Il est vraiment amusant d’avoir choisi "the big easy" comme titre pour un film si complexe.


Car à peu près tout y est complexe, sauf peut-être sa trame. Le plus étonnant, c’est que ce n’est pas tellement grave, et ce sont même certains défauts du film qui continuent à rendre ce dernier profondément attachant.


Anne Osborne (Ellen Barkin), jeune district attorney de la Nouvelle Orléans colle aux basques du lieutenant du département homicides, Remy McSwain (Dennis Quaid), dont les trois quarts de la famille (très nombreuse) travaillent dans le service, sur fond de corruption généralisée dans ce coin poisseux des états-Unis.

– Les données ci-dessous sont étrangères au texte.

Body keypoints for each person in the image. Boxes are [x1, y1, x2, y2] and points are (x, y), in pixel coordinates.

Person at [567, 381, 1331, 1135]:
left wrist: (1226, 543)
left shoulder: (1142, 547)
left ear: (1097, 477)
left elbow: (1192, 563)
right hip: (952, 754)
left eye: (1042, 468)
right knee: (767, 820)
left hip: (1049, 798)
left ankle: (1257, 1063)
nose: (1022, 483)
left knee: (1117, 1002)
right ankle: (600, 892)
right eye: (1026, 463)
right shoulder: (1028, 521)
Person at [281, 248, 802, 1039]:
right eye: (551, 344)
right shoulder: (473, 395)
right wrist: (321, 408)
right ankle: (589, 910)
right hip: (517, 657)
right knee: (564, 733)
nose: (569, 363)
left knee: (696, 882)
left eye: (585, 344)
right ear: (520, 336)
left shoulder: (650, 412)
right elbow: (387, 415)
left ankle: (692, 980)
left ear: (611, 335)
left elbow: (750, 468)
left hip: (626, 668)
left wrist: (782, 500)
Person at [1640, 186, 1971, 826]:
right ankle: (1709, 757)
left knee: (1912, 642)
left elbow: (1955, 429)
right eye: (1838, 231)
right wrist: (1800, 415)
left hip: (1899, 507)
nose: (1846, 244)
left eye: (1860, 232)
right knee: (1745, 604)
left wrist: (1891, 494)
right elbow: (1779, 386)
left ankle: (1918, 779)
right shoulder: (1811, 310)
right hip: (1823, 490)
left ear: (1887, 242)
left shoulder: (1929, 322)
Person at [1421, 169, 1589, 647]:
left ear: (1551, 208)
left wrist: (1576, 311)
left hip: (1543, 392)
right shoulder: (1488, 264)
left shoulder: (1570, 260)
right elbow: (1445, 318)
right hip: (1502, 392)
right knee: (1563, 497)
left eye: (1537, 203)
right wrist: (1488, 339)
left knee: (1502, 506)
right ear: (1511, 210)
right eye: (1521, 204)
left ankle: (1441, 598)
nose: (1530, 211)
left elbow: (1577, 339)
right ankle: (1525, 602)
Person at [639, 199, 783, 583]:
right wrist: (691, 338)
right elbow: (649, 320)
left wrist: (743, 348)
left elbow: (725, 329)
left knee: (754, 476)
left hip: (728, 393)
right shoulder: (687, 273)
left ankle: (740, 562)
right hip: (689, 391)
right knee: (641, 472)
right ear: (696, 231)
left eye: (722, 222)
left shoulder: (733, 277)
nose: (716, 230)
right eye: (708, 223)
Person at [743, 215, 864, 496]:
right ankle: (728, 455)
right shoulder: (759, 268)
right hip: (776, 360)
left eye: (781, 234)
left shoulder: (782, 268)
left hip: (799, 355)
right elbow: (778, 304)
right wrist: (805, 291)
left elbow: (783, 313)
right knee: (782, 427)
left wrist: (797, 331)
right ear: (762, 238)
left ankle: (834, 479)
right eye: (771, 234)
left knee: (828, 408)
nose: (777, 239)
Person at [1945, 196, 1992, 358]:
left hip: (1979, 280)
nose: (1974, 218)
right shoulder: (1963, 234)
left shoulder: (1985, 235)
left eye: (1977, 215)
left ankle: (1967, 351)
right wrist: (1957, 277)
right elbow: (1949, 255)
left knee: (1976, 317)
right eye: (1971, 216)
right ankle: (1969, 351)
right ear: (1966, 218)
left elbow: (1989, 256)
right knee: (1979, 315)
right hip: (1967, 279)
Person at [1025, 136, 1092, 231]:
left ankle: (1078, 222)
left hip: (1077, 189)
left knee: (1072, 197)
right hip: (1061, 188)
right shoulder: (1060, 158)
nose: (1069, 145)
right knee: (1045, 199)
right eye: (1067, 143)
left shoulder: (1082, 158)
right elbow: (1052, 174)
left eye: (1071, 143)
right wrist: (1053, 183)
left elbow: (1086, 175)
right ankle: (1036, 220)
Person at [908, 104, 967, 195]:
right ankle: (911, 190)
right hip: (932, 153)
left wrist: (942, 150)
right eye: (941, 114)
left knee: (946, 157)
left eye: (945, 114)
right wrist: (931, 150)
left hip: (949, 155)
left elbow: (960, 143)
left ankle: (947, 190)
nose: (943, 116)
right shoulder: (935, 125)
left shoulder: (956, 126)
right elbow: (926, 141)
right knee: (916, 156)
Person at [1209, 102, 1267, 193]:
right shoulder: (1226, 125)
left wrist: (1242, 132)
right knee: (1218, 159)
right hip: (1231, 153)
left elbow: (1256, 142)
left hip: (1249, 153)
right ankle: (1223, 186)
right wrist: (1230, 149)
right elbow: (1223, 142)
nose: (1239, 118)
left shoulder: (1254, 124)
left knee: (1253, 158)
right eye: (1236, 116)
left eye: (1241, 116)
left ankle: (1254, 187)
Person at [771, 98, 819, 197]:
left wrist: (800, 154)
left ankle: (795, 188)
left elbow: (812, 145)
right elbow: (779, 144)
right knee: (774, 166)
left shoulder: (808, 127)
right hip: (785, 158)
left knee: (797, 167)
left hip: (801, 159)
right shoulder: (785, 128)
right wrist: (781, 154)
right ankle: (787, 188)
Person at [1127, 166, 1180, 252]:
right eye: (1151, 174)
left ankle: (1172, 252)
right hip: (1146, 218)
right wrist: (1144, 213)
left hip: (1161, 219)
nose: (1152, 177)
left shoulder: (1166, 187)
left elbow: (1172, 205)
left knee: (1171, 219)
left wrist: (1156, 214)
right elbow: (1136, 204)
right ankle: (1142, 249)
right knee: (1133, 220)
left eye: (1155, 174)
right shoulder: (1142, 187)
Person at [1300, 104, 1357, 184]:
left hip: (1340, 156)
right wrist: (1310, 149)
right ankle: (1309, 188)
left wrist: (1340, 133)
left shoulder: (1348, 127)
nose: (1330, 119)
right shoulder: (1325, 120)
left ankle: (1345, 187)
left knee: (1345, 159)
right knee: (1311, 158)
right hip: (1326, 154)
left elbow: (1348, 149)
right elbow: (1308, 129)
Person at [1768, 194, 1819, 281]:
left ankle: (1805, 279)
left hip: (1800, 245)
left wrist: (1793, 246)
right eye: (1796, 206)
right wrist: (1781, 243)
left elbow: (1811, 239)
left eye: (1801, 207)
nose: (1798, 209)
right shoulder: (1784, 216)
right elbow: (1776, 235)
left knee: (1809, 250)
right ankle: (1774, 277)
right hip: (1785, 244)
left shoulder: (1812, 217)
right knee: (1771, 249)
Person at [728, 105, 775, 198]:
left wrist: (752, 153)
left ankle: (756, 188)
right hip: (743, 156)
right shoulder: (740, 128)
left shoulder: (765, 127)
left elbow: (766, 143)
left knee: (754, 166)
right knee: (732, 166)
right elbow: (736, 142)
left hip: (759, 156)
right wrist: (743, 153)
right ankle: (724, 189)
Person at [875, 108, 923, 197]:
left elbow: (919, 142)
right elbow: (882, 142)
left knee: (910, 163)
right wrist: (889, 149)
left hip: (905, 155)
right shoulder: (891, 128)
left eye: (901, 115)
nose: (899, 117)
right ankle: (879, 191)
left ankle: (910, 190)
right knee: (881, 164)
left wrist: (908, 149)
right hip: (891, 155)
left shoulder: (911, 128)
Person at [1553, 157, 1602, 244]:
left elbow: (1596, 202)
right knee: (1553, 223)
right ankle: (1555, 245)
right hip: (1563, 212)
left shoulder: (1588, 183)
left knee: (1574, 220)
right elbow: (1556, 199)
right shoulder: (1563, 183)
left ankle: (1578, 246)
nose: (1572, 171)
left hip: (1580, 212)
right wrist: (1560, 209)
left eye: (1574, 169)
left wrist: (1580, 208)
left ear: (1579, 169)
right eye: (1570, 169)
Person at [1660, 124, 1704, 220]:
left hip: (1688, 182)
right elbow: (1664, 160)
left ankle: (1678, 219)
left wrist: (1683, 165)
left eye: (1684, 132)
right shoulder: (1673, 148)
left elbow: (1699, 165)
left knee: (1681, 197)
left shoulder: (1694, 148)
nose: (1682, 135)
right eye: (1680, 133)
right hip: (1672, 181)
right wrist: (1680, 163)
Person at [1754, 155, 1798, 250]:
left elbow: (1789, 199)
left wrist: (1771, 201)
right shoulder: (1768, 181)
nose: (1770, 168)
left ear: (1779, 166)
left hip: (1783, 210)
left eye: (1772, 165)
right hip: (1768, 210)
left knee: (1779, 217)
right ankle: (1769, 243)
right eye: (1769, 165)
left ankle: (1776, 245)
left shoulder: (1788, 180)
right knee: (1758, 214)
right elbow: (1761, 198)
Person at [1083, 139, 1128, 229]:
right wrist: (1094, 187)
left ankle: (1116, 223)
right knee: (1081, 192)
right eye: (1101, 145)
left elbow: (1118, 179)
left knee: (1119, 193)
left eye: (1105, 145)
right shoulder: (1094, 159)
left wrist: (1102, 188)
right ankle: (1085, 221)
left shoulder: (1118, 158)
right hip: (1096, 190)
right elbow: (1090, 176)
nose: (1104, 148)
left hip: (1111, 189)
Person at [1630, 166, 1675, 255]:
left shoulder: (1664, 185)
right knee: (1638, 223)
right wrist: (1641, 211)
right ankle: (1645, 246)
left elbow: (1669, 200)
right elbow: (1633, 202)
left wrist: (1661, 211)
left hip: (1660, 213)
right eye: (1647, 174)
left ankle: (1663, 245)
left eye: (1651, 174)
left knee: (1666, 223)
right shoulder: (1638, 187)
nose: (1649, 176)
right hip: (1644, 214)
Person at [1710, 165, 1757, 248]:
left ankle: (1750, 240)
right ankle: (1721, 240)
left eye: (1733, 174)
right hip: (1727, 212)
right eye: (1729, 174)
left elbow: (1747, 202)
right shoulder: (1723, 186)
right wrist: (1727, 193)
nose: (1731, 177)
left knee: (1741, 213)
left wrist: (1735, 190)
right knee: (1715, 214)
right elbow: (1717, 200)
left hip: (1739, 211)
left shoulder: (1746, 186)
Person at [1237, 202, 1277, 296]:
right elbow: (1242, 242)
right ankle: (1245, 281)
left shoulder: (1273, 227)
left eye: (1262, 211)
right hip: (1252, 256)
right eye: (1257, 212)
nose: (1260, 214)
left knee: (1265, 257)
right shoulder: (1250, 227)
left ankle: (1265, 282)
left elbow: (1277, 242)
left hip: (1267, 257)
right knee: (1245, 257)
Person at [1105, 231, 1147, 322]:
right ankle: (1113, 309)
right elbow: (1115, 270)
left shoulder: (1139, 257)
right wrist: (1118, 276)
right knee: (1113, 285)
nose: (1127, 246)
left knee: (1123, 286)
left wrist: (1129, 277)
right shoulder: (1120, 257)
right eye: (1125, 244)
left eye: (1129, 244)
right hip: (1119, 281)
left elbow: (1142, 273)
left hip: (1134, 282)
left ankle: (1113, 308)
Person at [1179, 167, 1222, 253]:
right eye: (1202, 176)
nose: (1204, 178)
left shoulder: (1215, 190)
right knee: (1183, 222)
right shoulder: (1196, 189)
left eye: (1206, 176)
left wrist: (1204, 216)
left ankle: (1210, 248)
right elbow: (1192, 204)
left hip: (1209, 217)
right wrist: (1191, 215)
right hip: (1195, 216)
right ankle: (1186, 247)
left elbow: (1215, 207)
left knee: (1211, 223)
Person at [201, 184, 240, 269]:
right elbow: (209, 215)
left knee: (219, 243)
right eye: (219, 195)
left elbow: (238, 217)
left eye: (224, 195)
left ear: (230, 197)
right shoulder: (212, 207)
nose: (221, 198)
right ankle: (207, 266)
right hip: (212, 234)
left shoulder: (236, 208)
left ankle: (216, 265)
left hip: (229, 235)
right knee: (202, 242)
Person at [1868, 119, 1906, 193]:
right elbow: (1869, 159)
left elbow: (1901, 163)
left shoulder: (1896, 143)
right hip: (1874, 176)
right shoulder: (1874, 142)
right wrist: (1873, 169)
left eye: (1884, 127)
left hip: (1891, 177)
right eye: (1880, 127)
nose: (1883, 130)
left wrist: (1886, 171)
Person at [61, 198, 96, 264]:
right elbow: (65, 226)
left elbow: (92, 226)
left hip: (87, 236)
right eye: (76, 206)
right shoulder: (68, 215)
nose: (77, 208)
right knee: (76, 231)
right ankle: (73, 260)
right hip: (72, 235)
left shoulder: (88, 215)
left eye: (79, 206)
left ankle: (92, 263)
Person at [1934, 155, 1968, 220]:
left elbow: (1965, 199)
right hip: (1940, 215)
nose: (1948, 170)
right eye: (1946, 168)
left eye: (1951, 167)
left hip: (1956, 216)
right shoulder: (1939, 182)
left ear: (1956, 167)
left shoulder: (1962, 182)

La genèse du projet est amusante. Nous sommes en 86, et l’erratique Jim McBride (trois films plutôt mémorables encadrés de tentatives artistiques décalées -avant eux- et de téléfilms sans consistance -après-) se voit proposer un projet de film sur la thème de la corruption ayant pour cadre Chicago ("windy city") dont la multiplicité des personnages rend l’intrigue résolument imbitable. Il décide de transposer l’histoire en Louisiane et de resserrer les fils du récit.
Et le résultat donne un mélange d’éléments surprenants et de choses absolument prévisibles.


Barkin at the moon


Il faut le savoir, ce film fait partie des films préférés de ses deux acteurs principaux. Dennis Quaid tient là un rôle dans lequel il donne la pleine mesure d’un talent trop souvent amoindri (corrompu ?).
Son personnage marche sur le fil parfait de l’ambivalence (jusqu’à un certain point du récit) du filou honnête, du type qui trempe dans le système mais qui croit savoir jusqu’où on peut moralement aller.
En face de lui, Barkin, tour à tour charmante ou répulsive, incarne une forme de conviction hors-sol, pétrie de principes qui ne tiennent pas cinq minutes face à la complexité du terrain. Son incapacité à résister aux assauts charmeurs de McSwain est à ce titre parfaitement révélateur.


Et nous voilà face à un maelström foutraque et fascinant, constitué de fêtes cajun quasi documentaires et de scène aux néons bleutés que deux flics à Miami ne renierait pas. Un film dont le final digne de Derrick contraste avec une vision incisive sur une région et ses habitants. Bref, où les moments superbes côtoient la série télé la plus convenue. Les seconds rôles détonnent (Ned Beatty, John Goodman, Grace Zabriskie) et quelques scènes cartonnent (un procès, relativement merveilleux de cynisme).


♪ On dirait le sud ♫


Au final, subsiste pour le Marseillais que je suis, ce léger malaise qui affleure tout au long du récit, quand je réalise à quel point certaines connivences, certains arrangements sont semblables à ceux que je peut être amené à côtoyer quotidiennement, me demandant pourquoi de tels comportements semblent à ce point liés au climats.
Y a -t-il une fatalité à ce que les suds se ressemblent autant ? La rigueur morale diminue-t-elle en proportion inverse aux degrés affichés par le thermomètre ?
C’est une des nombreuses questions que ce film paradoxalement passionnant permet de se poser, en se gardant bien d’y répondre. De nombreuses portes restent ouvertes, ce qui offre le double avantage de laisser circuler l’air et d’avoir envie, en tant que spectateur, de revenir au jour arpenter ces pièces torrides à l’atmosphère chargée de mélanges capiteux.